> ASSIGNMENT
Each record below should be returned exactly, with its pictures left out.
======== SUPPLIED RECORDS ========
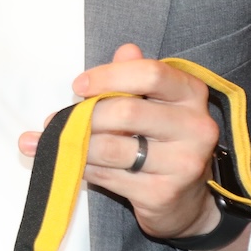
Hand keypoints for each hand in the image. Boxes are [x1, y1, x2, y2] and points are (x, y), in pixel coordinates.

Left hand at [17, 43, 249, 250]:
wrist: (188, 200)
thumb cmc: (163, 141)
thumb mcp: (156, 103)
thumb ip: (137, 76)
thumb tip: (125, 50)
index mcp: (192, 94)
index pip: (150, 74)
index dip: (109, 76)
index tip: (78, 85)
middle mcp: (196, 127)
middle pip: (127, 112)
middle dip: (85, 116)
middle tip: (57, 120)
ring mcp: (183, 163)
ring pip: (112, 148)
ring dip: (75, 144)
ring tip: (54, 141)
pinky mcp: (163, 193)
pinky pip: (109, 176)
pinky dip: (82, 167)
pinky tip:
========
> RESPONSE AREA
Hand keypoints for each hand in the image. Boxes are [x1, y1, x2, y2] and points are (x, y), in pixel coordinates.

Left hand at [17, 43, 249, 250]:
wrist: (188, 200)
thumb cmc: (163, 141)
thumb mcp: (156, 103)
thumb ip: (137, 76)
thumb tip: (125, 50)
index mcp: (192, 94)
index pip: (150, 74)
index dip: (109, 76)
index tip: (78, 85)
middle mcp: (196, 127)
middle pip: (127, 112)
middle dip: (85, 116)
middle tip: (57, 120)
ring mcp: (183, 163)
ring pip: (112, 148)
ring dip: (75, 144)
ring tip: (54, 141)
pinky mcp: (163, 193)
pinky pip: (109, 176)
pinky dip: (82, 167)
pinky tip:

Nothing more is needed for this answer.